Steve Satullo talks about films, video, and media worth talking about. (Use search box at upper left to find films, directors, or performers.)
Saturday, April 18, 2009
Synecdoche, New York
Intellectually playful from its clever title forward, Charlie Kaufman’s directorial debut returns to the obsessive themes and oddball humor of his scripts for Being John Malkovich, Adaptation, and Eternal Sunshine of the Spotless Mind, but without a lightening touch from Spike Jonze or Michel Gondry, the proceedings turn rather lugubrious. There’s lots of dark cerebral humor, but the film inevitably ends with the word, “Die.” So being inside Charlie’s head for two hours might be a tad glum, except for the life generated by an exceptional cast. Philip Seymour Hoffman is a morose, hypochondriac playwright-director from Schenectady, whose artist wife (Catherine Keener) leaves him, taking their daughter, for whom he pines throughout the film.

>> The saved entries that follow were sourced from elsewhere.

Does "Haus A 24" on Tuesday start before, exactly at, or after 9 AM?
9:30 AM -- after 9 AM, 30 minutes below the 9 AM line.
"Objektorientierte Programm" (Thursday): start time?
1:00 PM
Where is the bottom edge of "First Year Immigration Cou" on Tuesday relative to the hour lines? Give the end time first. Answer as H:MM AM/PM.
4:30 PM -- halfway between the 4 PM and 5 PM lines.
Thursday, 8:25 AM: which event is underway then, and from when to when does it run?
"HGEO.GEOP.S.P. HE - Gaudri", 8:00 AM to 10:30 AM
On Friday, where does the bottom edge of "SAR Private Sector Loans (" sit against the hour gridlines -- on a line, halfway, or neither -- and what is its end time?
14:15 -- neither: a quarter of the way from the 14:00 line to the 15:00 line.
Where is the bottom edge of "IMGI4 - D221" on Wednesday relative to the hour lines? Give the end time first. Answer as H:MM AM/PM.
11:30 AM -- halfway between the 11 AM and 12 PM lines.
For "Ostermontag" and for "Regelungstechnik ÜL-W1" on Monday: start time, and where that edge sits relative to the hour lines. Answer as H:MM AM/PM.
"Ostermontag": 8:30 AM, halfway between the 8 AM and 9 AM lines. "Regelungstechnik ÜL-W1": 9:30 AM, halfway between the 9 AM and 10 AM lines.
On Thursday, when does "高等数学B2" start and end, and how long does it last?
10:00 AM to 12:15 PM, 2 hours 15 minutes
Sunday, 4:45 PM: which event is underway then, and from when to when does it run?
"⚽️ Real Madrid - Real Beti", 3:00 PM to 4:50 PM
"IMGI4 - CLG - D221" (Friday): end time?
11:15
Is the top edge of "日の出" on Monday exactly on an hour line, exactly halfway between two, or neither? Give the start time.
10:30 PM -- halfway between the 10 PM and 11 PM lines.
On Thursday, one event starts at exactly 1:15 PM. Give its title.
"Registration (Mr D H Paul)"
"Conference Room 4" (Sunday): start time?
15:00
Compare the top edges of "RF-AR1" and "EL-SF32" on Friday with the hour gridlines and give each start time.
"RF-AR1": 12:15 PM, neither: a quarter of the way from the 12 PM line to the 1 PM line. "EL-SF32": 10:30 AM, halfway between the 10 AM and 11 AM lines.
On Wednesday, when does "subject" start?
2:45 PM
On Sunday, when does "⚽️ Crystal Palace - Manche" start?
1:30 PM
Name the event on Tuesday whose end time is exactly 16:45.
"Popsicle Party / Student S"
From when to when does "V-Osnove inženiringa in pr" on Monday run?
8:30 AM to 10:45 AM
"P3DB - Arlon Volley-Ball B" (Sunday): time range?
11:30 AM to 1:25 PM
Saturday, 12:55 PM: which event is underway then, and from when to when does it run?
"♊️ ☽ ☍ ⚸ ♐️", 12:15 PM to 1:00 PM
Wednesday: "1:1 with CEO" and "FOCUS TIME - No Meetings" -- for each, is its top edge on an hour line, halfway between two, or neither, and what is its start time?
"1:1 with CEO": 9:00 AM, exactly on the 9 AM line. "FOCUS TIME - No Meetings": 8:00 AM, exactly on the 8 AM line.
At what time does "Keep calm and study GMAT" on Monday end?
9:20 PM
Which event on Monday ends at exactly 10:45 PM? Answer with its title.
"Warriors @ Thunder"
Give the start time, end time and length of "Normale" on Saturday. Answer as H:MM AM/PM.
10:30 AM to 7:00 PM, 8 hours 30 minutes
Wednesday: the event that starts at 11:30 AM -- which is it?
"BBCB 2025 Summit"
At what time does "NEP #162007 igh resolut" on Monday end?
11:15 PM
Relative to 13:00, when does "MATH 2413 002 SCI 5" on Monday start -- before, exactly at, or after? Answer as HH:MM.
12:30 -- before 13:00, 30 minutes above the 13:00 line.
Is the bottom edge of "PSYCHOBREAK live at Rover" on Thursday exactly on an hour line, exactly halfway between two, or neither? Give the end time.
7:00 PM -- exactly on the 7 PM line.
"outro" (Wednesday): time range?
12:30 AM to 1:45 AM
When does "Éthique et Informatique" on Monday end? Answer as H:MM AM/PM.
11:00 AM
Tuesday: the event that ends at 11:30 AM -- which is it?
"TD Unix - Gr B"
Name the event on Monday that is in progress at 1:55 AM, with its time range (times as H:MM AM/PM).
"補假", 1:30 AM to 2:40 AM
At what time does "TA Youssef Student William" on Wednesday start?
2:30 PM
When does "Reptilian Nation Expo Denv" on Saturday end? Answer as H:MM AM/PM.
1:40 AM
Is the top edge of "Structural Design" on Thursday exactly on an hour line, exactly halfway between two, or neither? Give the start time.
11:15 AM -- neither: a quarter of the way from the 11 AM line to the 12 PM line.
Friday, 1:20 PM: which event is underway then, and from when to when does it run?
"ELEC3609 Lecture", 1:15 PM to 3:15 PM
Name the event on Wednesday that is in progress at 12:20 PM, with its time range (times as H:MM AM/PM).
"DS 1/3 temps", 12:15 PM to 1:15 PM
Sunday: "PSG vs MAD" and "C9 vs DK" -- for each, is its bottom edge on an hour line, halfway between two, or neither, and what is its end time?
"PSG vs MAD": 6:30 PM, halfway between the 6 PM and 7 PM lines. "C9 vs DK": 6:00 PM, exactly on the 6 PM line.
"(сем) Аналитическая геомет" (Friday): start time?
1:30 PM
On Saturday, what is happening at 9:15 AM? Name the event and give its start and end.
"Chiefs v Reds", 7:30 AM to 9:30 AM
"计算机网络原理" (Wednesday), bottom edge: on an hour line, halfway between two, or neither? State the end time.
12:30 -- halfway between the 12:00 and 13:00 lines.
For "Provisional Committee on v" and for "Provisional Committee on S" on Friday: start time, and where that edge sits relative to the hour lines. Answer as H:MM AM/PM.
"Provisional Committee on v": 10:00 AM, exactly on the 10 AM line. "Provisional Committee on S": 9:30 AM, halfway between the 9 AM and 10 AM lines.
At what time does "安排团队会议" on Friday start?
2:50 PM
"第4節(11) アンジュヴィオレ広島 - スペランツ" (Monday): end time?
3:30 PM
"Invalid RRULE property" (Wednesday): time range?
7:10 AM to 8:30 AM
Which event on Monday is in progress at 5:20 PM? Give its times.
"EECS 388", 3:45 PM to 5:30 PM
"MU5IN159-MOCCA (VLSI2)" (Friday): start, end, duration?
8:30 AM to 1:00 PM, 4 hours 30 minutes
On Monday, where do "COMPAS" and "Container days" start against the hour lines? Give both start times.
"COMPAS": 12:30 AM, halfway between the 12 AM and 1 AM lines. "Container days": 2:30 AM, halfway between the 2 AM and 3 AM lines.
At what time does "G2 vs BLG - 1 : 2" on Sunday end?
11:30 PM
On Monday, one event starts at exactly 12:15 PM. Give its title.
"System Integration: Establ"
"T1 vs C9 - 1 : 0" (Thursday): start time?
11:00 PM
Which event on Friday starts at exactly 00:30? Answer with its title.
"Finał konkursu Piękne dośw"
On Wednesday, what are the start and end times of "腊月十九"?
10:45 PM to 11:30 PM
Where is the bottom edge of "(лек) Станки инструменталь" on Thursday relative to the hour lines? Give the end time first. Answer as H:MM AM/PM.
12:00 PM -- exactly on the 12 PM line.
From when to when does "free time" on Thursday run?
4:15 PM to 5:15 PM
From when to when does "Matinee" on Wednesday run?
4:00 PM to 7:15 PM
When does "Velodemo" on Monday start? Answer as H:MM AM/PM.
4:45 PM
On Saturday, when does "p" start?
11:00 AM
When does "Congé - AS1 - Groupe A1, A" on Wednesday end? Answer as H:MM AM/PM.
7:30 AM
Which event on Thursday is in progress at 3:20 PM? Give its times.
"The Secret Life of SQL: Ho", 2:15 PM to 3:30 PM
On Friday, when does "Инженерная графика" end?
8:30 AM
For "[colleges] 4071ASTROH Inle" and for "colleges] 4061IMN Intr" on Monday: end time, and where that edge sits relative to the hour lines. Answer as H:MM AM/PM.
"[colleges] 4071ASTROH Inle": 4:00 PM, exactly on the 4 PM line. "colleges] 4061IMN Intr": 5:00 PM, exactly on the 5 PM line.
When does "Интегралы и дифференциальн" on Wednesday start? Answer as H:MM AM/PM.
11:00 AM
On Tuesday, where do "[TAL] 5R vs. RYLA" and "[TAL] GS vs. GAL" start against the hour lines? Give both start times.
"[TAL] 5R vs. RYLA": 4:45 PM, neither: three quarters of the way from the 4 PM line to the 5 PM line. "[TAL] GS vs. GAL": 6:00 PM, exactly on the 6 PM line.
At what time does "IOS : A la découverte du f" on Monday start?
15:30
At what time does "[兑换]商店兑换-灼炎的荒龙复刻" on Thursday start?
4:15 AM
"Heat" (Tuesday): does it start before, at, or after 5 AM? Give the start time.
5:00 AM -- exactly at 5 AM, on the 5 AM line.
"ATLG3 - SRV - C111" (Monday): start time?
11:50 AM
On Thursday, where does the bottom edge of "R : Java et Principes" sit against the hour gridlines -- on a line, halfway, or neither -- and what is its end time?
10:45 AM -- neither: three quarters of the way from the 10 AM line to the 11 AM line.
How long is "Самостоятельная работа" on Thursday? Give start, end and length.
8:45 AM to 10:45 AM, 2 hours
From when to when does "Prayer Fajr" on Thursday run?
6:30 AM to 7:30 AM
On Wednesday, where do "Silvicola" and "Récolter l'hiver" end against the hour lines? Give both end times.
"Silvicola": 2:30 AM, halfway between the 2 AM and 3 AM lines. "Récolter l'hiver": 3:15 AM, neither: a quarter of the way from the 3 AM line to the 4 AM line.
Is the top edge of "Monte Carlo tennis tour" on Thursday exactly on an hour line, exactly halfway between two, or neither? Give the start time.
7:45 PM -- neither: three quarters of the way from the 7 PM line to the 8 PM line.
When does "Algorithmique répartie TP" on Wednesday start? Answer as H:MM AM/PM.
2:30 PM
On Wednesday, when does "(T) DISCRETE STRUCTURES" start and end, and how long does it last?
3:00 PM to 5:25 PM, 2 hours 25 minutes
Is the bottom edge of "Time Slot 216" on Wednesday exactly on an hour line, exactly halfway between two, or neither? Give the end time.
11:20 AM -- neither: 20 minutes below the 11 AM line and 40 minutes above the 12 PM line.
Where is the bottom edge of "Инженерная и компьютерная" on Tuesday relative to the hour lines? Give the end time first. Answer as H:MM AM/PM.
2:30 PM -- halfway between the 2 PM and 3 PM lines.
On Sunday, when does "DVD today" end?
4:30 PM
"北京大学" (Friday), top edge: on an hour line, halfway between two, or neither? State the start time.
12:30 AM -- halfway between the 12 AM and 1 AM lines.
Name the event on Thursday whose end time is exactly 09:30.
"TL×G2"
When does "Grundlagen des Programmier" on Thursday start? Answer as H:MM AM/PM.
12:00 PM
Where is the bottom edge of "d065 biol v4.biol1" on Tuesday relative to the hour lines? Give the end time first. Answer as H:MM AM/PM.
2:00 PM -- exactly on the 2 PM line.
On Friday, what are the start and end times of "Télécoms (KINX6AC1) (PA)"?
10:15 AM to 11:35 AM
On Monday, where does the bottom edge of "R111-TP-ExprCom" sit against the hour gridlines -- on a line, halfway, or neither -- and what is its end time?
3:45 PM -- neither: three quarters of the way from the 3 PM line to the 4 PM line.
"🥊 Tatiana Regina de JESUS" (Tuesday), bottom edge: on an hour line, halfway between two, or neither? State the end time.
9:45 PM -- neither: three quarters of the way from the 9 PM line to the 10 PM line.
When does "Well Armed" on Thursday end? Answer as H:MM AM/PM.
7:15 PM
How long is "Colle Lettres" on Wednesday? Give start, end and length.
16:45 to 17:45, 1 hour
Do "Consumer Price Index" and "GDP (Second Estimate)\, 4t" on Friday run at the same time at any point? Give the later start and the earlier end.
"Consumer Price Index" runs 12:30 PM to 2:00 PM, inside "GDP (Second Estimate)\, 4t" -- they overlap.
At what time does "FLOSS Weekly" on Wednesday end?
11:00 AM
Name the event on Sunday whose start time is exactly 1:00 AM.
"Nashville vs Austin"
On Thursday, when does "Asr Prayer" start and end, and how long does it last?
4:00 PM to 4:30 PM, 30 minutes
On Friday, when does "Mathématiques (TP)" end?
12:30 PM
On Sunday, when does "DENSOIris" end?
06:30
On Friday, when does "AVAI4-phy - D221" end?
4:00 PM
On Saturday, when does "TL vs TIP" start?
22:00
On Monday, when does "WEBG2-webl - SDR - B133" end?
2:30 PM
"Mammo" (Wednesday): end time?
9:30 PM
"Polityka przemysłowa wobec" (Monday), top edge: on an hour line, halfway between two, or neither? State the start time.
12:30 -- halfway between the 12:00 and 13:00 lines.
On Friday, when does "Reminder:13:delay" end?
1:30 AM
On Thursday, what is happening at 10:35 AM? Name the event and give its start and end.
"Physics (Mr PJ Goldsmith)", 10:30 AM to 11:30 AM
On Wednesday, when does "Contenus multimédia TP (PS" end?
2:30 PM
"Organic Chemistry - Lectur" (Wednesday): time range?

As a consolation, he wins a MacArthur genius grant, which allows him to move to NYC and obtain a huge warehouse where he mounts an insanely elaborate theatrical recreation of his life. He marries the actress who plays his wife (Michelle Williams) and has a surrogate daughter, but cannot recreate the happiness he probably never had. Along the way he dallies with a hot-to-trot box office cashier (Samantha Morton) -- so hot she lives in a house surreally on fire for decades -- who in the course of the years becomes his directorial assistant, whose character winds up being played by Emily Watson in the unending, if never opening, play within the film. Got that? Probably not on the first go, you won’t. And that’s not all, you’ll see Dianne Wiest and Jennifer Jason Leigh and other familiar faces as well. There’s a lot going on here, not all of it fun but most of it bleakly farcical and mind-bending. Even with the aftertaste of ashes, this is my cup of tea. (2008, dvd, n.) *7+* (MC-67.)